AIM OF THE TASK: Print every line of the listing below without changing a single character.

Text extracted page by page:
%%

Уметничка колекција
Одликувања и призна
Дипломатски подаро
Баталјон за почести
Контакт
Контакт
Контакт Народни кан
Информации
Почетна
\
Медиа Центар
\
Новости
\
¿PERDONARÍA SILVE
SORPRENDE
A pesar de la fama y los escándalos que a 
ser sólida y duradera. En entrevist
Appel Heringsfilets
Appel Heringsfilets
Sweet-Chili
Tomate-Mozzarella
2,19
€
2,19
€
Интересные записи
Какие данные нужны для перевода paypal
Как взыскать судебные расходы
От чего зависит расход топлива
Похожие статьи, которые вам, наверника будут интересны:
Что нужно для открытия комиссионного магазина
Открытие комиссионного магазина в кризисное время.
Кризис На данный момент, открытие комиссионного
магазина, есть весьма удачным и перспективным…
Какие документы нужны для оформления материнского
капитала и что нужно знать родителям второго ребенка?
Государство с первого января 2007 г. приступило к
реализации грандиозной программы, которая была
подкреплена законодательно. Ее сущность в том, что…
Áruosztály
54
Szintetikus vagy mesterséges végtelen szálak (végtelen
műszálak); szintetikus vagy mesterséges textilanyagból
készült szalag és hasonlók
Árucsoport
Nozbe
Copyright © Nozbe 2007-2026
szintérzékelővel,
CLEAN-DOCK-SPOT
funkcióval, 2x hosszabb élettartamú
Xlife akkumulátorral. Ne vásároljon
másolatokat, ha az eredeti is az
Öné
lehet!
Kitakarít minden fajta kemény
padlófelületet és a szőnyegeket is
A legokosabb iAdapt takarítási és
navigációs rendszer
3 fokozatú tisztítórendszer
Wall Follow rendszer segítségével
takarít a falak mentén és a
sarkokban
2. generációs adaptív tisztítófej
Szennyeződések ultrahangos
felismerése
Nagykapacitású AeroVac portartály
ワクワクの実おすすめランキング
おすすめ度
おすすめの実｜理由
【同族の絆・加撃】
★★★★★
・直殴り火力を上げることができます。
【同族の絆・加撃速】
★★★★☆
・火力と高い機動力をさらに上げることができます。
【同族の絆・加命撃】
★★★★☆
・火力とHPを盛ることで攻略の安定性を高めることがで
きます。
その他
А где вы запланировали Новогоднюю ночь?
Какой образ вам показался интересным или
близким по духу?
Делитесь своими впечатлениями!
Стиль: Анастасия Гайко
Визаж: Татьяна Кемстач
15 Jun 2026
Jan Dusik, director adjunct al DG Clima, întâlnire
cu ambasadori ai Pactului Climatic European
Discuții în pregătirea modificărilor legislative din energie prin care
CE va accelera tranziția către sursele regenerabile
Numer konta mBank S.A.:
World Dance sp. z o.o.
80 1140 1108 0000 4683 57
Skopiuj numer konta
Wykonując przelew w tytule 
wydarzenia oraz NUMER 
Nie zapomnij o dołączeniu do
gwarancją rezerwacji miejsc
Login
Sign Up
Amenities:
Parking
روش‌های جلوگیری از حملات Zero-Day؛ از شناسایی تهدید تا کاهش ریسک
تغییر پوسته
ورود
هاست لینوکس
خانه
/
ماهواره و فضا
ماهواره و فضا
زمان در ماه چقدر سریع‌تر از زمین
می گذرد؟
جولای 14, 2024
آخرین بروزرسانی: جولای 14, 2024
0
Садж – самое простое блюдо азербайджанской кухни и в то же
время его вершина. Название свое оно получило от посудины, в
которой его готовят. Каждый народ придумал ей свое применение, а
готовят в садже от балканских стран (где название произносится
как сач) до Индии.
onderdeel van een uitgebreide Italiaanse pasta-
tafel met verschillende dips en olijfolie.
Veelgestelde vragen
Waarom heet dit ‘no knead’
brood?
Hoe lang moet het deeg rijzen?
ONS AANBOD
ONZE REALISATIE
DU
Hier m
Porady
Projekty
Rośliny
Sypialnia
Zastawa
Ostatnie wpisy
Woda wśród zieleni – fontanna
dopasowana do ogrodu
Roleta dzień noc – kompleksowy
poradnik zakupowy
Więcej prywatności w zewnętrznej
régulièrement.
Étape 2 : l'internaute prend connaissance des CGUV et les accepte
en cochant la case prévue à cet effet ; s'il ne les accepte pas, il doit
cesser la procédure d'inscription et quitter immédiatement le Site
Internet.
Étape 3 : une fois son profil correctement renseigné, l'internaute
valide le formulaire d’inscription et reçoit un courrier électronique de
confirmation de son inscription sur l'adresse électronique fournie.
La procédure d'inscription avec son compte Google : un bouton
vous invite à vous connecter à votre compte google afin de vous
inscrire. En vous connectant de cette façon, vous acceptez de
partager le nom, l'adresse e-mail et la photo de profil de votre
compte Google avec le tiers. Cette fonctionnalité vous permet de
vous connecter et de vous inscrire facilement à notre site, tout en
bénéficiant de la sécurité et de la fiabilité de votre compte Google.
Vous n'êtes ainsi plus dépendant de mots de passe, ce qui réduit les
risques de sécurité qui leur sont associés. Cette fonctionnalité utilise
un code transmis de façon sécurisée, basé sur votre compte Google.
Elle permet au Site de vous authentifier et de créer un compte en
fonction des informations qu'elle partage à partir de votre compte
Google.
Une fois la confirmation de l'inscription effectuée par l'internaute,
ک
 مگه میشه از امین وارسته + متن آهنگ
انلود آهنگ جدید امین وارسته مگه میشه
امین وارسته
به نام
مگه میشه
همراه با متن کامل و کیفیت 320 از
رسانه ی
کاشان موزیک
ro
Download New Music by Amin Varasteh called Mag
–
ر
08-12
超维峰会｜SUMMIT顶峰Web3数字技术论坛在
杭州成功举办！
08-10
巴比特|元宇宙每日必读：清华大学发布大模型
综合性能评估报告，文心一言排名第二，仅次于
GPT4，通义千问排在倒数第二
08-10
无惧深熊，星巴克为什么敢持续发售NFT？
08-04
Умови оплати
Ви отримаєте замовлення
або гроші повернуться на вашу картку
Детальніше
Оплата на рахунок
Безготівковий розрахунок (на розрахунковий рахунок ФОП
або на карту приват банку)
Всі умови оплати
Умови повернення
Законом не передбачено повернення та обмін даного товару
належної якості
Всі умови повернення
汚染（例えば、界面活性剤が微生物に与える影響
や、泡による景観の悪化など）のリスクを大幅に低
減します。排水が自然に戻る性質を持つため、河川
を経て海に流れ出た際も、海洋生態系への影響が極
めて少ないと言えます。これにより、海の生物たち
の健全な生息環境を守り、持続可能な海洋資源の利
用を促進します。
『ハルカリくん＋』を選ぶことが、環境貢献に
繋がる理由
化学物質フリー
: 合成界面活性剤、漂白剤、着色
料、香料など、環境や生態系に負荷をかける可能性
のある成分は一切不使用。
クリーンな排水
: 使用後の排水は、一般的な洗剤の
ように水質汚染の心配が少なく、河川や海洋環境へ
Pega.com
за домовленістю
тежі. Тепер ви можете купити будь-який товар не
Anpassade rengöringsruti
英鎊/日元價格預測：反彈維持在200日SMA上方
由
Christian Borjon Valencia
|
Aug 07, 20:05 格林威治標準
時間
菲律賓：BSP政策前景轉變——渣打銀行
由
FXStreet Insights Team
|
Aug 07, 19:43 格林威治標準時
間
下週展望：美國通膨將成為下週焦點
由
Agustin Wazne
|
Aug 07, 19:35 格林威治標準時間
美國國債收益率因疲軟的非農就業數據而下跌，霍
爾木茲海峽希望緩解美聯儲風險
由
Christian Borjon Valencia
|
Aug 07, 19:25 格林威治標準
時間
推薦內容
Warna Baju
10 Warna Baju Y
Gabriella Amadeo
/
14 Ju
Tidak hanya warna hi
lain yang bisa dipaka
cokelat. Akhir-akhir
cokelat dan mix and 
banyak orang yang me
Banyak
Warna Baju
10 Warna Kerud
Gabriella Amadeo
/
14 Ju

%%

WORKED SOLUTION:
Уметничка колекција
Одликувања и призна
Дипломатски подаро
Баталјон за почести
Контакт
Контакт
Контакт Народни кан
Информации
Почетна
\
Медиа Центар
\
Новости
\
¿PERDONARÍA SILVE
SORPRENDE
A pesar de la fama y los escándalos que a 
ser sólida y duradera. En entrevist
Appel Heringsfilets
Appel Heringsfilets
Sweet-Chili
Tomate-Mozzarella
2,19
€
2,19
€
Интересные записи
Какие данные нужны для перевода paypal
Как взыскать судебные расходы
От чего зависит расход топлива
Похожие статьи, которые вам, наверника будут интересны:
Что нужно для открытия комиссионного магазина
Открытие комиссионного магазина в кризисное время.
Кризис На данный момент, открытие комиссионного
магазина, есть весьма удачным и перспективным…
Какие документы нужны для оформления материнского
капитала и что нужно знать родителям второго ребенка?
Государство с первого января 2007 г. приступило к
реализации грандиозной программы, которая была
подкреплена законодательно. Ее сущность в том, что…
Áruosztály
54
Szintetikus vagy mesterséges végtelen szálak (végtelen
műszálak); szintetikus vagy mesterséges textilanyagból
készült szalag és hasonlók
Árucsoport
Nozbe
Copyright © Nozbe 2007-2026
szintérzékelővel,
CLEAN-DOCK-SPOT
funkcióval, 2x hosszabb élettartamú
Xlife akkumulátorral. Ne vásároljon
másolatokat, ha az eredeti is az
Öné
lehet!
Kitakarít minden fajta kemény
padlófelületet és a szőnyegeket is
A legokosabb iAdapt takarítási és
navigációs rendszer
3 fokozatú tisztítórendszer
Wall Follow rendszer segítségével
takarít a falak mentén és a
sarkokban
2. generációs adaptív tisztítófej
Szennyeződések ultrahangos
felismerése
Nagykapacitású AeroVac portartály
ワクワクの実おすすめランキング
おすすめ度
おすすめの実｜理由
【同族の絆・加撃】
★★★★★
・直殴り火力を上げることができます。
【同族の絆・加撃速】
★★★★☆
・火力と高い機動力をさらに上げることができます。
【同族の絆・加命撃】
★★★★☆
・火力とHPを盛ることで攻略の安定性を高めることがで
きます。
その他
А где вы запланировали Новогоднюю ночь?
Какой образ вам показался интересным или
близким по духу?
Делитесь своими впечатлениями!
Стиль: Анастасия Гайко
Визаж: Татьяна Кемстач
15 Jun 2026
Jan Dusik, director adjunct al DG Clima, întâlnire
cu ambasadori ai Pactului Climatic European
Discuții în pregătirea modificărilor legislative din energie prin care
CE va accelera tranziția către sursele regenerabile
Numer konta mBank S.A.:
World Dance sp. z o.o.
80 1140 1108 0000 4683 57
Skopiuj numer konta
Wykonując przelew w tytule 
wydarzenia oraz NUMER 
Nie zapomnij o dołączeniu do
gwarancją rezerwacji miejsc
Login
Sign Up
Amenities:
Parking
روش‌های جلوگیری از حملات Zero-Day؛ از شناسایی تهدید تا کاهش ریسک
تغییر پوسته
ورود
هاست لینوکس
خانه
/
ماهواره و فضا
ماهواره و فضا
زمان در ماه چقدر سریع‌تر از زمین
می گذرد؟
جولای 14, 2024
آخرین بروزرسانی: جولای 14, 2024
0
Садж – самое простое блюдо азербайджанской кухни и в то же
время его вершина. Название свое оно получило от посудины, в
которой его готовят. Каждый народ придумал ей свое применение, а
готовят в садже от балканских стран (где название произносится
как сач) до Индии.
onderdeel van een uitgebreide Italiaanse pasta-
tafel met verschillende dips en olijfolie.
Veelgestelde vragen
Waarom heet dit ‘no knead’
brood?
Hoe lang moet het deeg rijzen?
ONS AANBOD
ONZE REALISATIE
DU
Hier m
Porady
Projekty
Rośliny
Sypialnia
Zastawa
Ostatnie wpisy
Woda wśród zieleni – fontanna
dopasowana do ogrodu
Roleta dzień noc – kompleksowy
poradnik zakupowy
Więcej prywatności w zewnętrznej
régulièrement.
Étape 2 : l'internaute prend connaissance des CGUV et les accepte
en cochant la case prévue à cet effet ; s'il ne les accepte pas, il doit
cesser la procédure d'inscription et quitter immédiatement le Site
Internet.
Étape 3 : une fois son profil correctement renseigné, l'internaute
valide le formulaire d’inscription et reçoit un courrier électronique de
confirmation de son inscription sur l'adresse électronique fournie.
La procédure d'inscription avec son compte Google : un bouton
vous invite à vous connecter à votre compte google afin de vous
inscrire. En vous connectant de cette façon, vous acceptez de
partager le nom, l'adresse e-mail et la photo de profil de votre
compte Google avec le tiers. Cette fonctionnalité vous permet de
vous connecter et de vous inscrire facilement à notre site, tout en
bénéficiant de la sécurité et de la fiabilité de votre compte Google.
Vous n'êtes ainsi plus dépendant de mots de passe, ce qui réduit les
risques de sécurité qui leur sont associés. Cette fonctionnalité utilise
un code transmis de façon sécurisée, basé sur votre compte Google.
Elle permet au Site de vous authentifier et de créer un compte en
fonction des informations qu'elle partage à partir de votre compte
Google.
Une fois la confirmation de l'inscription effectuée par l'internaute,
ک
 مگه میشه از امین وارسته + متن آهنگ
انلود آهنگ جدید امین وارسته مگه میشه
امین وارسته
به نام
مگه میشه
همراه با متن کامل و کیفیت 320 از
رسانه ی
کاشان موزیک
ro
Download New Music by Amin Varasteh called Mag
–
ر
08-12
超维峰会｜SUMMIT顶峰Web3数字技术论坛在
杭州成功举办！
08-10
巴比特|元宇宙每日必读：清华大学发布大模型
综合性能评估报告，文心一言排名第二，仅次于
GPT4，通义千问排在倒数第二
08-10
无惧深熊，星巴克为什么敢持续发售NFT？
08-04
Умови оплати
Ви отримаєте замовлення
або гроші повернуться на вашу картку
Детальніше
Оплата на рахунок
Безготівковий розрахунок (на розрахунковий рахунок ФОП
або на карту приват банку)
Всі умови оплати
Умови повернення
Законом не передбачено повернення та обмін даного товару
належної якості
Всі умови повернення
汚染（例えば、界面活性剤が微生物に与える影響
や、泡による景観の悪化など）のリスクを大幅に低
減します。排水が自然に戻る性質を持つため、河川
を経て海に流れ出た際も、海洋生態系への影響が極
めて少ないと言えます。これにより、海の生物たち
の健全な生息環境を守り、持続可能な海洋資源の利
用を促進します。
『ハルカリくん＋』を選ぶことが、環境貢献に
繋がる理由
化学物質フリー
: 合成界面活性剤、漂白剤、着色
料、香料など、環境や生態系に負荷をかける可能性
のある成分は一切不使用。
クリーンな排水
: 使用後の排水は、一般的な洗剤の
ように水質汚染の心配が少なく、河川や海洋環境へ
Pega.com
за домовленістю
тежі. Тепер ви можете купити будь-який товар не
Anpassade rengöringsruti
英鎊/日元價格預測：反彈維持在200日SMA上方
由
Christian Borjon Valencia
|
Aug 07, 20:05 格林威治標準
時間
菲律賓：BSP政策前景轉變——渣打銀行
由
FXStreet Insights Team
|
Aug 07, 19:43 格林威治標準時
間
下週展望：美國通膨將成為下週焦點
由
Agustin Wazne
|
Aug 07, 19:35 格林威治標準時間
美國國債收益率因疲軟的非農就業數據而下跌，霍
爾木茲海峽希望緩解美聯儲風險
由
Christian Borjon Valencia
|
Aug 07, 19:25 格林威治標準
時間
推薦內容
Warna Baju
10 Warna Baju Y
Gabriella Amadeo
/
14 Ju
Tidak hanya warna hi
lain yang bisa dipaka
cokelat. Akhir-akhir
cokelat dan mix and 
banyak orang yang me
Banyak
Warna Baju
10 Warna Kerud
Gabriella Amadeo
/
14 Ju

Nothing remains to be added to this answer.